### Requirement:
Would you return exactly the lines from the top of the data below through the one containing "9: (306, 160, 8.20)", leaving out the pictures?
>>>>>
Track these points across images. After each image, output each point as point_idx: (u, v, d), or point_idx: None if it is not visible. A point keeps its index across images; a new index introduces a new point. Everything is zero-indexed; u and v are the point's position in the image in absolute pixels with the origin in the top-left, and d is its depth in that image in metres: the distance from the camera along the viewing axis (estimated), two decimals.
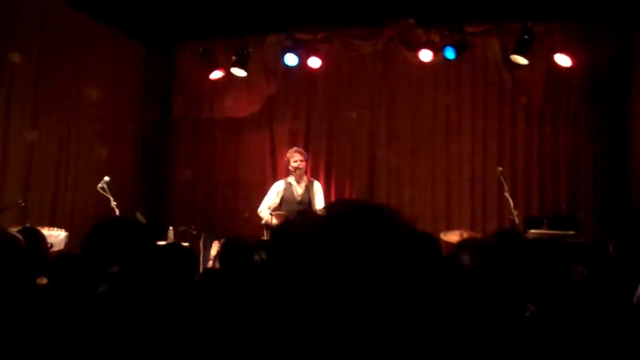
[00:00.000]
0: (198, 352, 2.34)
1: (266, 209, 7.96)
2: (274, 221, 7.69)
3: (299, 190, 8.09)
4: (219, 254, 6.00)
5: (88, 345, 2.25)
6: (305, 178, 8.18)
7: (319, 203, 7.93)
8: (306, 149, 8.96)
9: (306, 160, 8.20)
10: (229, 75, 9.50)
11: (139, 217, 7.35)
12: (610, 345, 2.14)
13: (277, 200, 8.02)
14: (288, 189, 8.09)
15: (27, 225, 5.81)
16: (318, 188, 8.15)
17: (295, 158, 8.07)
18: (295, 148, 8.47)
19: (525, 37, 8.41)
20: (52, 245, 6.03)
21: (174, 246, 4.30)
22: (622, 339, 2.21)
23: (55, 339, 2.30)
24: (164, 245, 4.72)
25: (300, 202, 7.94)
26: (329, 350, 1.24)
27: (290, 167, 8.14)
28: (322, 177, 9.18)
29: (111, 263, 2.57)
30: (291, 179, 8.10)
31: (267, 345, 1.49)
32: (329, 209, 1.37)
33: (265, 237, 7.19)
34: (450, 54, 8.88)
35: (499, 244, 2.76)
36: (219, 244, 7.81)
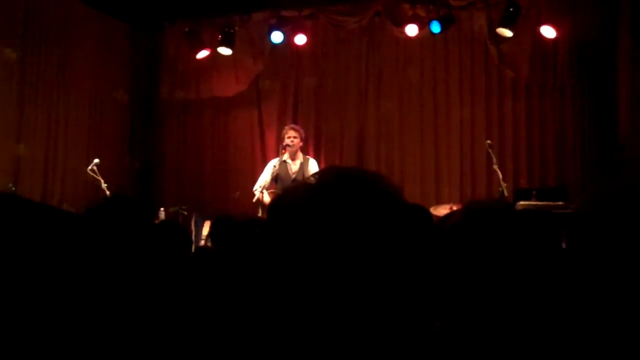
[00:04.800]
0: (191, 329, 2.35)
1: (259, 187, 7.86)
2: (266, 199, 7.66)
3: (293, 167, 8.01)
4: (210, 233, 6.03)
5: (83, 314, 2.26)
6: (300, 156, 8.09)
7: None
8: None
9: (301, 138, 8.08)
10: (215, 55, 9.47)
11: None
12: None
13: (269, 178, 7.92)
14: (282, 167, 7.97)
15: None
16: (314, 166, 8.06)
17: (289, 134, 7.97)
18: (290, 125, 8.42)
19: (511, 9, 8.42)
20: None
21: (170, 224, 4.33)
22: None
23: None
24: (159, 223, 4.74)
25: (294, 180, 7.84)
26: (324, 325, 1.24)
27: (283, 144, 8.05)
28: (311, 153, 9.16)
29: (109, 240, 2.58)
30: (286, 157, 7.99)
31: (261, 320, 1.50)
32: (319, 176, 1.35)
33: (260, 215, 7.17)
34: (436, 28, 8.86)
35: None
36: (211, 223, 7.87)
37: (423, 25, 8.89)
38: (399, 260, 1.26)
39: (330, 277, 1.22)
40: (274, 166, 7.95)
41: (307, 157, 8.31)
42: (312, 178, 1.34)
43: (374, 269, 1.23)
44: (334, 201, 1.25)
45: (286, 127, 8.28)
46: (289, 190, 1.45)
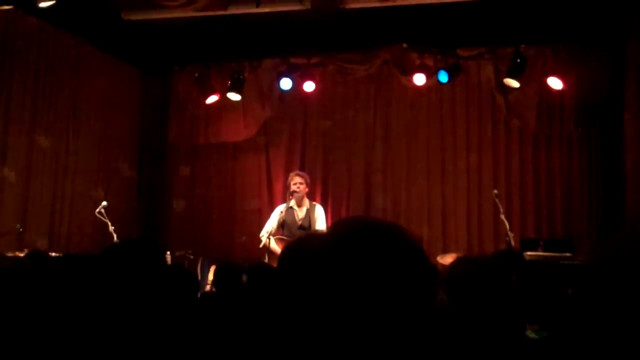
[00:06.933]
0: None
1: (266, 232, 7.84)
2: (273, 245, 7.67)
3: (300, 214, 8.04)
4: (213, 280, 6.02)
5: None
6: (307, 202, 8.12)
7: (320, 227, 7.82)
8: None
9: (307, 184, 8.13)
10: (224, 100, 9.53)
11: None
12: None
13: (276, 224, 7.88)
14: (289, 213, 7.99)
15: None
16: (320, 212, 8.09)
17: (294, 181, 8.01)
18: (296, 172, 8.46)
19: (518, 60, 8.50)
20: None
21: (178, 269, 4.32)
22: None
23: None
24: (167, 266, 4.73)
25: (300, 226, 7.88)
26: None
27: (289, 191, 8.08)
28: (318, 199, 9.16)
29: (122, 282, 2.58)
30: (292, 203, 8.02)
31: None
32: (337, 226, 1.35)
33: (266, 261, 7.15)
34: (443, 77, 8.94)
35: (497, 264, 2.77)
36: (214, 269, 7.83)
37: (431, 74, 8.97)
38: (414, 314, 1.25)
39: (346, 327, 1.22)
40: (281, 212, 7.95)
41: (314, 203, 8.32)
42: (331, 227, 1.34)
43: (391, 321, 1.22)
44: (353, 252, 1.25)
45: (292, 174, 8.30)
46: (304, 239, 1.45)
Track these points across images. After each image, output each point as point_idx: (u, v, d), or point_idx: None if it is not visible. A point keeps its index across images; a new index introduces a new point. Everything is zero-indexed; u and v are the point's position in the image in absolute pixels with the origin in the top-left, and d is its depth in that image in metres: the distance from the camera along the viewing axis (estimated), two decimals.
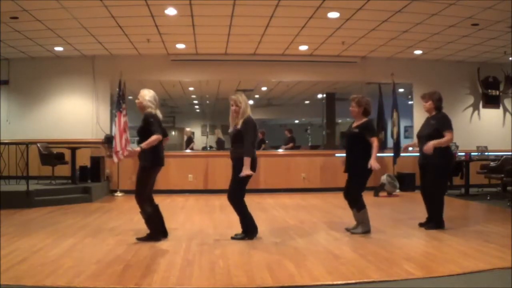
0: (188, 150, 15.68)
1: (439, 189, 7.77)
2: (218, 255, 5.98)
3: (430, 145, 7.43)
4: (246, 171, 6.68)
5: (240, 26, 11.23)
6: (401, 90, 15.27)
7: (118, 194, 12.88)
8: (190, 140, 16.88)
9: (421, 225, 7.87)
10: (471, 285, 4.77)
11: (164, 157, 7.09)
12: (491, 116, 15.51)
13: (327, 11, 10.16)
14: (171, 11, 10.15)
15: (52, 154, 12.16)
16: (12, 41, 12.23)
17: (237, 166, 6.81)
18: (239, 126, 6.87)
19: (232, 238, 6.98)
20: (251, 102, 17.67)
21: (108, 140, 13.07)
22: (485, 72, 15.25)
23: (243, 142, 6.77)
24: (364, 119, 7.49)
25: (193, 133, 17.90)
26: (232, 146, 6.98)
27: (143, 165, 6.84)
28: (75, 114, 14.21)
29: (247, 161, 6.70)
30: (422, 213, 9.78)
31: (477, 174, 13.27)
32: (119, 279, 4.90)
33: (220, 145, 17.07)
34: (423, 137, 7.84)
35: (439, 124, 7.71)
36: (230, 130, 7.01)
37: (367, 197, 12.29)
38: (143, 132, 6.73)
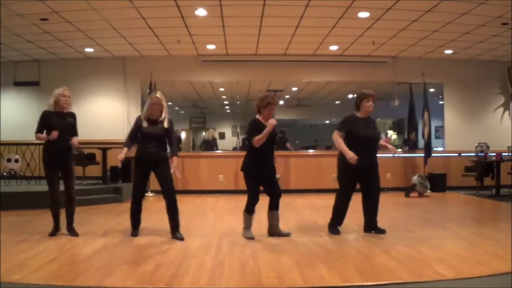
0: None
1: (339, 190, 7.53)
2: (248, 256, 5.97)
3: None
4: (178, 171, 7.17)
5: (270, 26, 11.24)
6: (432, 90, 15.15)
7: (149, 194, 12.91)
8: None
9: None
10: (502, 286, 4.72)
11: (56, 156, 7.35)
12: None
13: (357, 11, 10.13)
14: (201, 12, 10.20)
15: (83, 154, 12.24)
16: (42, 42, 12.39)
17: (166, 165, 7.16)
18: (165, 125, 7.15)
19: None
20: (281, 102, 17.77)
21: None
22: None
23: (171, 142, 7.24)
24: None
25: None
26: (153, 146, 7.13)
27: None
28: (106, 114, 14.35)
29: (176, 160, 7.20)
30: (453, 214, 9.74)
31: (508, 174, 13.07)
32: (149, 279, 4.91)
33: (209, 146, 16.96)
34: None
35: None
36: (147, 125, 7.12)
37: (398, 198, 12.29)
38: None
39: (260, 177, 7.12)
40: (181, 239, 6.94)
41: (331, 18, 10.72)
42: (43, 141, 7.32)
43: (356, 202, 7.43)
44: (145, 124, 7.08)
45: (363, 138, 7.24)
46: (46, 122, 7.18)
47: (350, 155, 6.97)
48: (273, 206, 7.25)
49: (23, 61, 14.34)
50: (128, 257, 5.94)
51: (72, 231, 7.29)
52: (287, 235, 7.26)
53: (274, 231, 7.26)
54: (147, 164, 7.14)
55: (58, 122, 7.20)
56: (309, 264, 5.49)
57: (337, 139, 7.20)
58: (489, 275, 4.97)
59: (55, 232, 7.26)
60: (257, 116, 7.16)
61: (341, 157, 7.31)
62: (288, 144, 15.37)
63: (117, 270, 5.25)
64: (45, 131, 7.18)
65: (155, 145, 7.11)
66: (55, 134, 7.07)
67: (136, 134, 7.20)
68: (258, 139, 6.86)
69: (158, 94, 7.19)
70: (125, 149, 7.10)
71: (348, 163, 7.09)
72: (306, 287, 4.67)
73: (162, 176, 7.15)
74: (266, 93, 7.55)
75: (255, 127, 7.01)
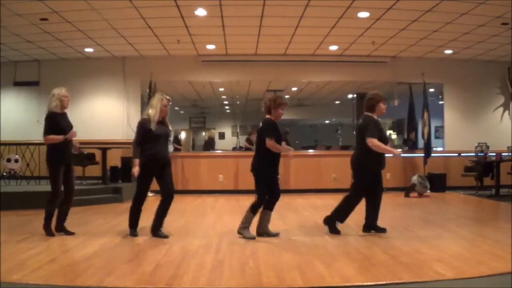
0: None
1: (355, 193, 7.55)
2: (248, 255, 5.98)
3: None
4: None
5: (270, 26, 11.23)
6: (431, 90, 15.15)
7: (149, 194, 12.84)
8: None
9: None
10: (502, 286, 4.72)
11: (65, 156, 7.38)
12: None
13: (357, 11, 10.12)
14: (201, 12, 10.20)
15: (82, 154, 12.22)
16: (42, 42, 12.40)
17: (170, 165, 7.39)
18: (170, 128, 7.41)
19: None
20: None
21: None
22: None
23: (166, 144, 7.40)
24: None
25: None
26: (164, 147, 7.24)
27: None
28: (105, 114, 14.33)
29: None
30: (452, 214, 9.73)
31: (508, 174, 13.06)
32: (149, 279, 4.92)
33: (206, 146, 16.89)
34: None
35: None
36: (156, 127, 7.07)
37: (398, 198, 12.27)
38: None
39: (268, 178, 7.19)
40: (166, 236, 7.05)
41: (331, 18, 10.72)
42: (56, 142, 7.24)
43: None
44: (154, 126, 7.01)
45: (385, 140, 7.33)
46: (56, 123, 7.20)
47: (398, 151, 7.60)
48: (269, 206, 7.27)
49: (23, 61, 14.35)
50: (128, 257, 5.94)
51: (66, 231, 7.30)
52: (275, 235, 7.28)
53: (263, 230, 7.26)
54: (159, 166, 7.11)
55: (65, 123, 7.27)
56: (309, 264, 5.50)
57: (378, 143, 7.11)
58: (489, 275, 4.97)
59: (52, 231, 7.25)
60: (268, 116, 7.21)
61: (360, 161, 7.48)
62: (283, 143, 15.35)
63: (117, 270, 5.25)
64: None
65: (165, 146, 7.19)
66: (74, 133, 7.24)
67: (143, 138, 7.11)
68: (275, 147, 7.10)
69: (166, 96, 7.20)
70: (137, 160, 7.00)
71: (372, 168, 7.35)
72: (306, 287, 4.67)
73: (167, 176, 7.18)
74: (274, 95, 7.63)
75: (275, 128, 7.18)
<<<<<
### Answer box:
Track these points across images. After each image, output each point as point_idx: (u, v, d), or point_idx: None if it is not visible. A point keeps its index across images; a new index introduces a new point. Everything is zero-indexed; u and v are the point's position in the image in absolute pixels with the origin in the top-left, and d is its depth in that image in metres: the distance from the camera along the viewing axis (estimated), two decimals.
[00:00.000]
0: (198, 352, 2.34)
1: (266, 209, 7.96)
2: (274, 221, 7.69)
3: (299, 190, 8.09)
4: (219, 254, 6.00)
5: (88, 345, 2.25)
6: (305, 178, 8.18)
7: (319, 203, 7.93)
8: (306, 149, 8.96)
9: (306, 160, 8.20)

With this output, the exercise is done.